_DIRECTIONS:_
1 - In the forest school FAQ below, reproduce the passage starting at "The children’s safety" and ending at "insured against accidents.", substituting "educators" for every "teachers".
2 - Resume the forest school FAQ below and keep writing it from its final sentence onward.

_SUPPLIED TEXT:_
+++

FAQ

What happens at Bosque Escola Avelãs if it rains or the weather is very cold?

The Forest School takes place rain or shine because we believe that “there is no bad weather with a good coat”. In outdoor children’s education, clothing is an essential factor. The children must be dressed appropriately for the seasons of the year. During the rainy days they must be equipped with a raincoat and waterproof boots. For cold days, the best strategy is the “onion method”, where the child is dressed in several layers, including a hat and gloves. For the heat, they should be equipped with a hat that protects them from the sun. We have a shelter where the children keep their belongings and can take refuge, and the farm provides large areas of shade and water to cool off.

Will my child be safe at Bosque Escola Avelãs?

The children’s safety is taken very seriously at Bosque Escola Avelãs (BEA). Safety guidelines are followed at all times, both by the teachers and the children. The teachers are qualified in first aid for children. The children are also insured against accidents.

After attending BEA, will the children be ready to start primary school?

Our type of education teaches children to trust in themselves, to be autonomous, and it respects their motivation to learn. This leaves the children ready for any type of primary school.

How is a normal day in the Forest School?

9:00-9:30 Arrival

9:30 am Joint walk to the forest

First stop. Initial circle where we dance and play instruments and talk about anything that moves us.

Share a learning or idea and semi-directed game

Second stop. Shared snack

Free play

Walk to the place that calls us in each day

Invented story

12:15 am. We walk to the lunch spot

12:30 am. Lunch

1: 30pm. Final circle where we remember what happened that day and / or an invented story.

14h Farewell and departure

What are the benefits of being in contact with nature?

– The sun is a source of vitamin D, responsible for various functions in the body such as fixing calcium in the bones, ensuring the proper functioning of the liver and intestines, regulating the impulses of hunger, thirst, and sleep, strengthening the immune system, physical resistance, attention span and learning.

– Nature teaches us that time is not linear, but is based on cycles (day and night, seasons, weather) with long, constant and patient intervals. This allows us to relax and trust in life, learning to accept it and accept ourselves.

– The outdoors improves the feelings of well-being and self-esteem, which is why it is often “prescribed” to treat emotional and behavioral disorders such as the attention deficit hyperactivity disorder (ADHD).

– After a day in the open air with a lot of movement, sleep at night is deeper and refreshing, which provides more energy and lightness the next day.

– In the open air, the senses develop together. Smells, noises, and different textures are perceived at the same time. In addition, the horizon is wider so that the peripheral vision is developed which helps spatial orientation.

– It has been shown that children frequenting open-air schools have 80 % fewer colds, sore throats, ear infections and other contagious diseases than those attending indoor schools.

+++

_GIVEN DATA:_

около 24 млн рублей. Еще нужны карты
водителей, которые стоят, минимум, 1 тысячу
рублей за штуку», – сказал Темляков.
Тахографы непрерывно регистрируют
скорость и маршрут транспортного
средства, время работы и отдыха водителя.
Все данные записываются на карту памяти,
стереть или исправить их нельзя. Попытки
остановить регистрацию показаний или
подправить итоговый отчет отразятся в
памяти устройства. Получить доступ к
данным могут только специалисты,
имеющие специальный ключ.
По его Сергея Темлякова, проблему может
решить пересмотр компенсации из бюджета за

+++

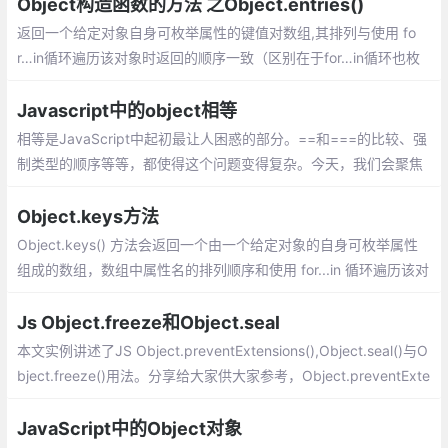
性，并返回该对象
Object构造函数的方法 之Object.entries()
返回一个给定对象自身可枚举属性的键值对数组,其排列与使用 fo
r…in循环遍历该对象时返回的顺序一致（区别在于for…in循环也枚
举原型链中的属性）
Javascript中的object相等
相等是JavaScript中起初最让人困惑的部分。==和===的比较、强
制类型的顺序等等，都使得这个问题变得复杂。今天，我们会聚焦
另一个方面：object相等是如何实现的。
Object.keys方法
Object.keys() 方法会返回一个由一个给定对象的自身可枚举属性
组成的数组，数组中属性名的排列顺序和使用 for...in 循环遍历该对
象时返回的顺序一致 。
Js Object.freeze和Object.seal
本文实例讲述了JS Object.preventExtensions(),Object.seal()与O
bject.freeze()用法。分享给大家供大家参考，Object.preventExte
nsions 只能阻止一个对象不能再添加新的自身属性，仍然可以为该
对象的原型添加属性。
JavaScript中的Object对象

+++

_YOUR RESPONSES:_
1 -
The children’s safety is taken very seriously at Bosque Escola Avelãs (BEA). Safety guidelines are followed at all times, both by the educators and the children. The educators are qualified in first aid for children. The children are also insured against accidents.

2 -
What are the benefits of learning outdoors?

– Outdoor learning is based on direct experiences that stimulate all the senses, and students develop their own ideas of the world around them. The classroom is nature and unlimited materials are available to interact with.

– Fantasy and creativity are awakened when the children themselves create their games and toys (there are no prefabricated toys in our forest kindergarten).

– The activities that children develop when jumping, climbing, or running mean that they exercise the body as a whole. The development of movement is fundamental in developing other skills later on, such as language.

– Between two and six years of age, contact with nature is crucial for the children’s development as they need to move, explore, and interact with everything that surrounds them. This helps with their development in (at least) three aspects simultaneously. In the cognitive aspect, by promoting creativity, concentration and language. In their social skills, by promoting a sense of responsibility and respect. In their physical development, as mentioned above.

What is free play based on?

– The children play by themselves and are supervised by one or more adults. The ratio of adults to children is generally 1:5.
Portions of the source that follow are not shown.